Say, I have a function $f(\vec{x}) = \cfrac{1}{2}\vec{x}^{T}Q\vec{x} - \vec{b}^T\vec{x}$, where $Q$ is Symmetric Positive Definite $\in R^{nxn}$.
I want to find $\nabla f(\vec{x} - \nabla f(\vec{x}))$.
So, am I solving this correctly like the following? I know that, \begin{equation}\nabla f(\vec{x}) = Q\vec{x}-\vec{b}\end{equation} So, \begin{equation}\nabla f(\vec{x} - \nabla f(\vec{x})) = \end{equation} \begin{equation}= (Q(\vec{x} - \nabla f(\vec{x})) - \vec{b})\nabla(\vec{x} - \nabla f(\vec{x})) = \end{equation} \begin{equation}= (Q(\vec{x} - \nabla f(\vec{x})) - \vec{b})(\nabla\vec{x} - \nabla \nabla f(\vec{x})) = \end{equation} \begin{equation}= (Q(\vec{x} - \nabla f(\vec{x})) - \vec{b})(\vec{1} - \nabla^2 f(\vec{x})) = \end{equation}
So, can I say that $\nabla \vec{x} = \vec{1}\quad \text{and} \quad\nabla \nabla f(\vec{x}) = \nabla^2 f(\vec{x})$
You are correct until partial difference of $f(\mathbf{x})$. Next, the vector $\mathbf{x} - \nabla f(\mathbf{x})$ is replaced for $\mathbf{y}$. Therefore,
$$ \begin{align} \mathbf{y} &=\mathbf{x}-\nabla f(\mathbf{x}) \\ &=\mathbf{x}-(Q\mathbf{x}-\mathbf{b}) \\ &=(E-Q)\mathbf{x}+\mathbf{b} \end{align} $$
Then, $E$ is an identical matrix. So, the calculation $\nabla f(\mathbf{x}-\nabla f(\mathbf{x}))$ can be described as follows.

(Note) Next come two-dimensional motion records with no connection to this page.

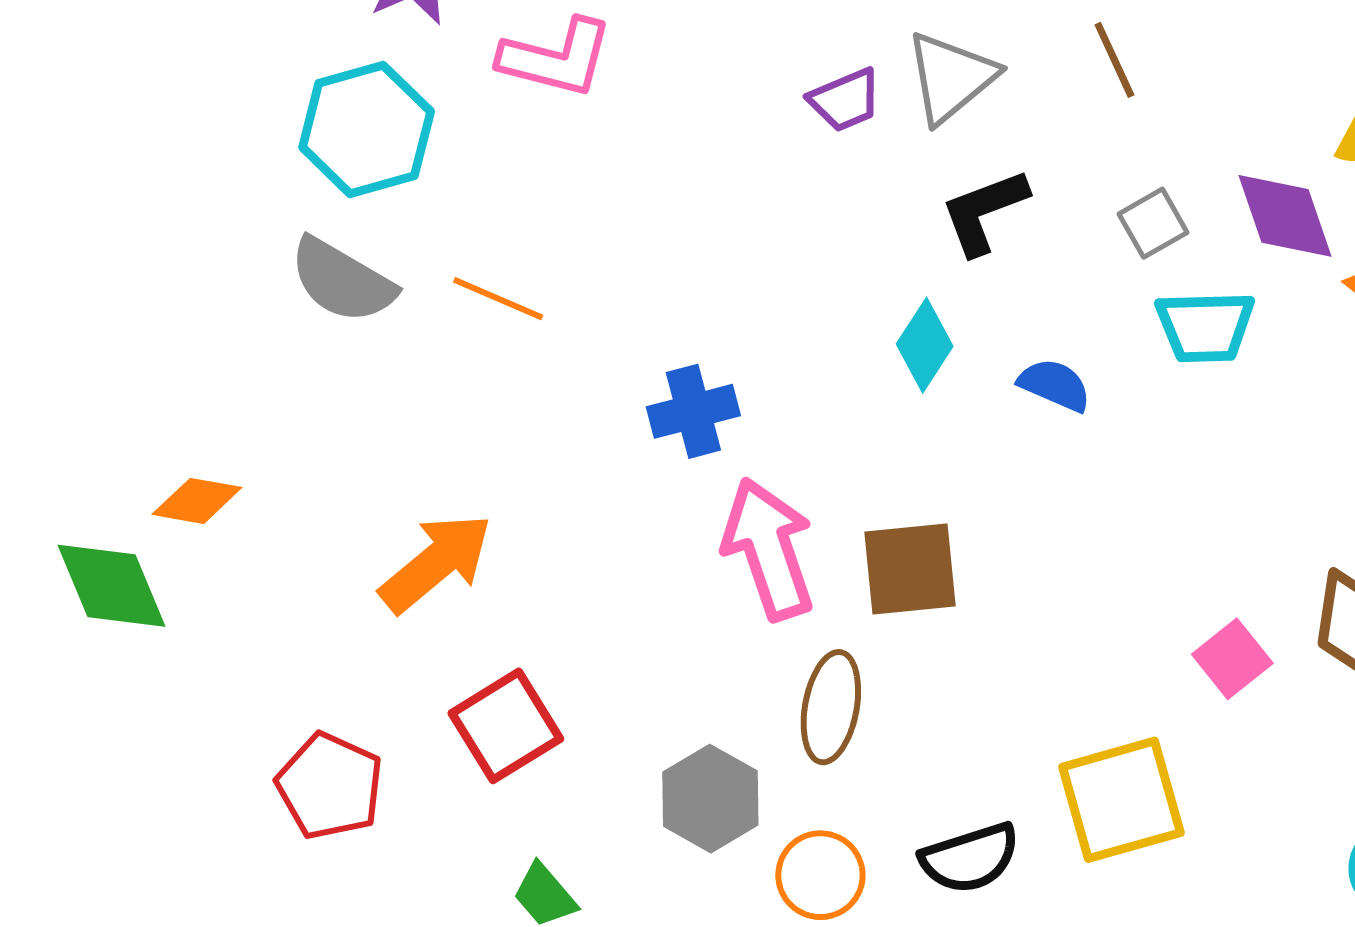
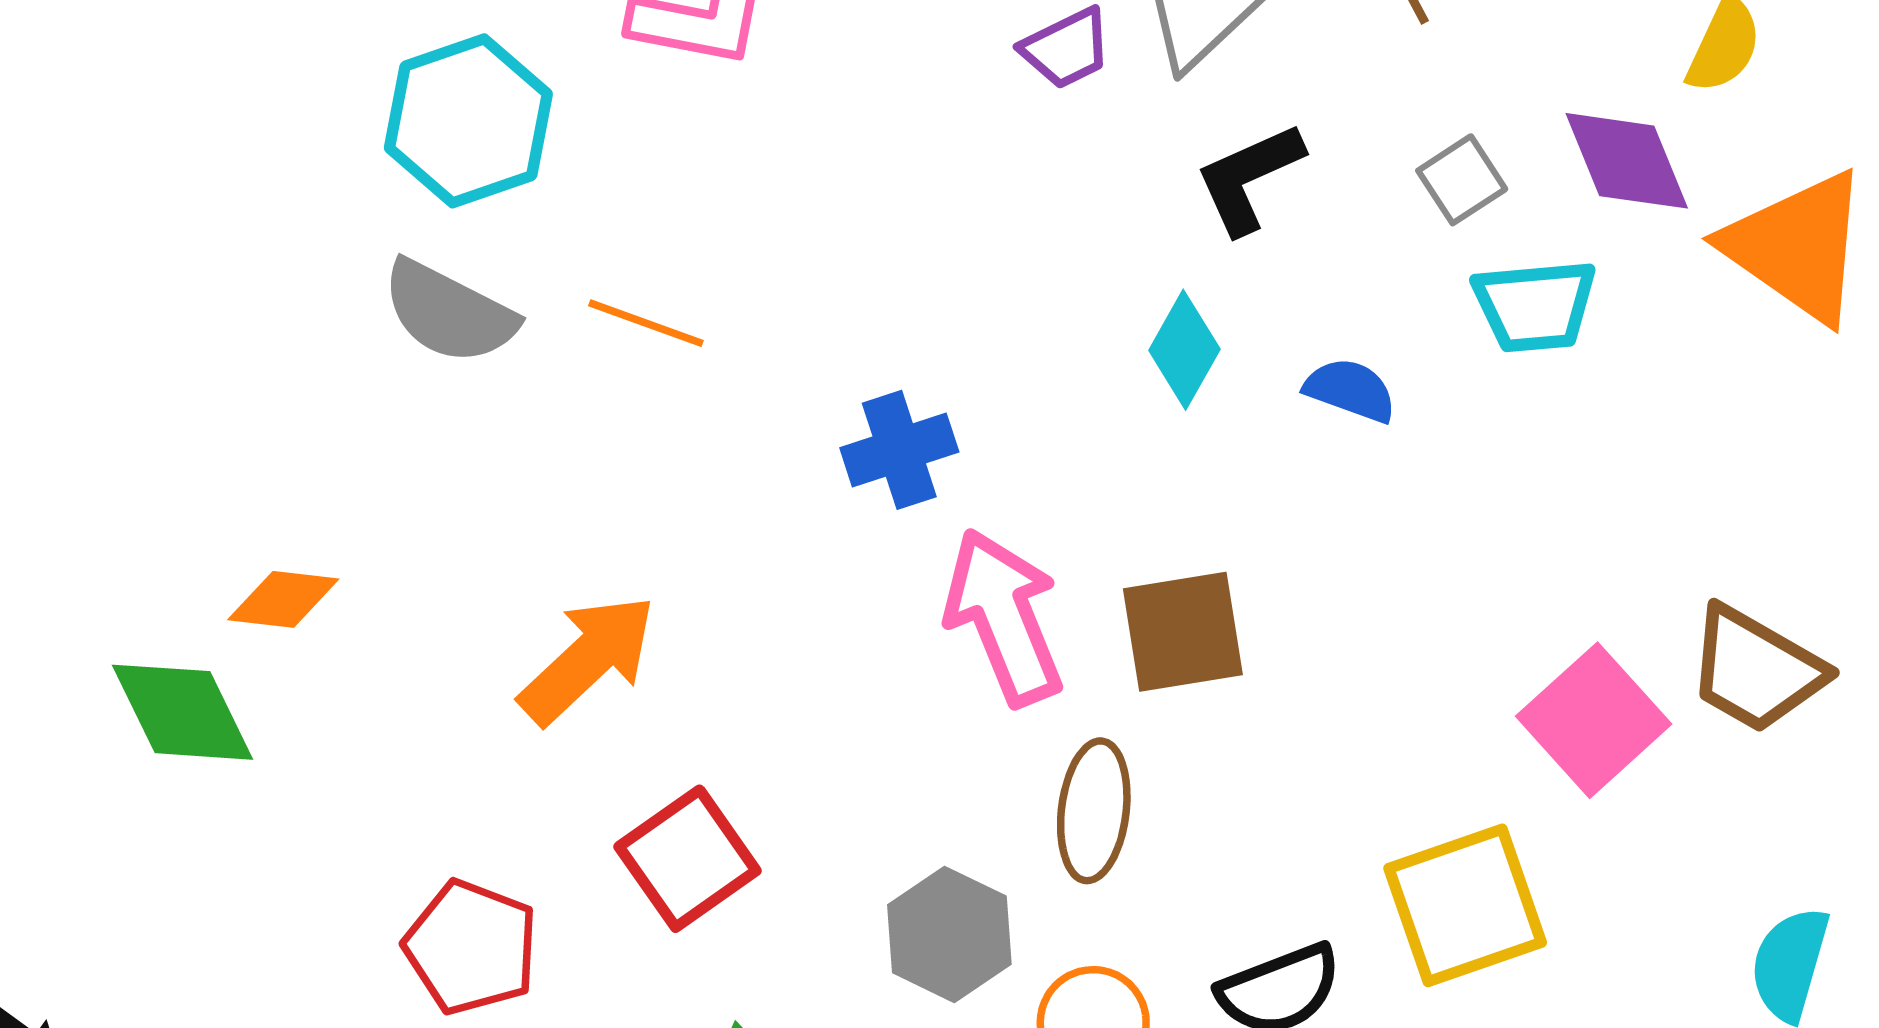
pink square: (1232, 659) -> (1594, 720), size x1.5

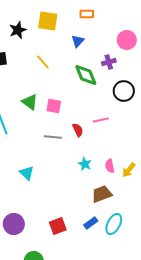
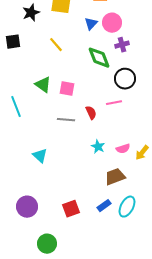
pink circle: (127, 40) -> (112, 23), moved
black circle: (124, 91) -> (125, 79), moved
pink semicircle: (110, 166) -> (123, 149), turned -96

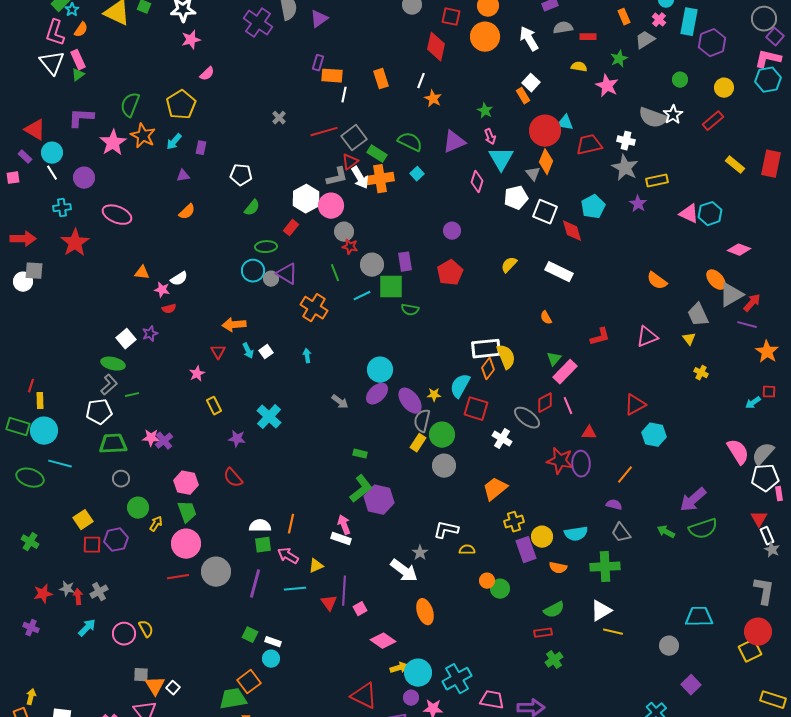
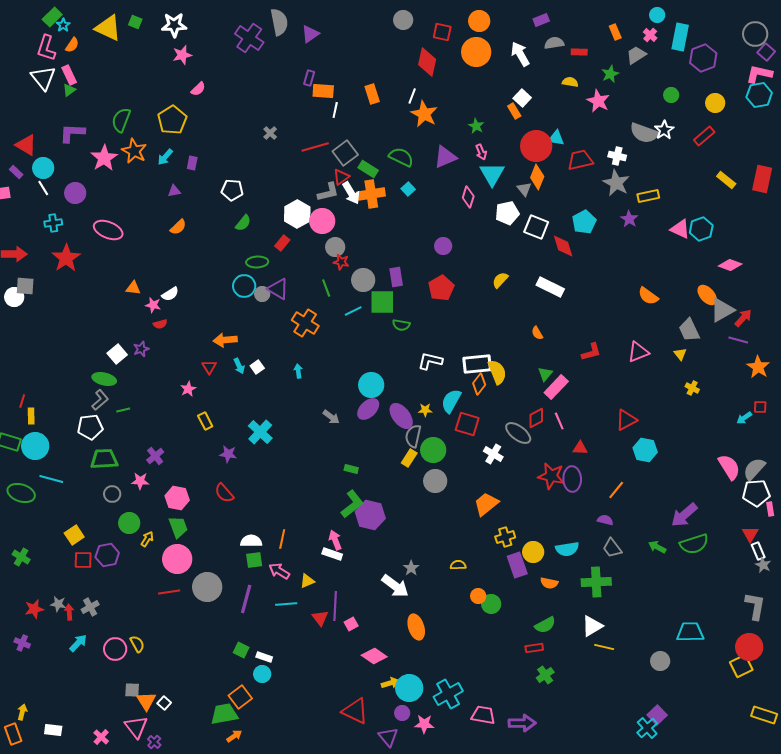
orange star: (433, 99) -> (424, 114), size x1.5
pink star: (151, 438) -> (140, 481), moved
white L-shape: (446, 530) -> (430, 361), moved
purple square: (691, 685) -> (657, 715), moved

$$ \begin{align} \nabla f(\mathbf{x}-\nabla f(\mathbf{x})) =& \nabla f(\mathbf{y}) \\ =& Q\mathbf{y} - \mathbf{b} \\ =& Q\{(E-Q)\mathbf{x}+\mathbf{b}\}-\mathbf{b} \\ =& Q(E-Q)\mathbf{x}-(E-Q)\mathbf{b} \end{align} $$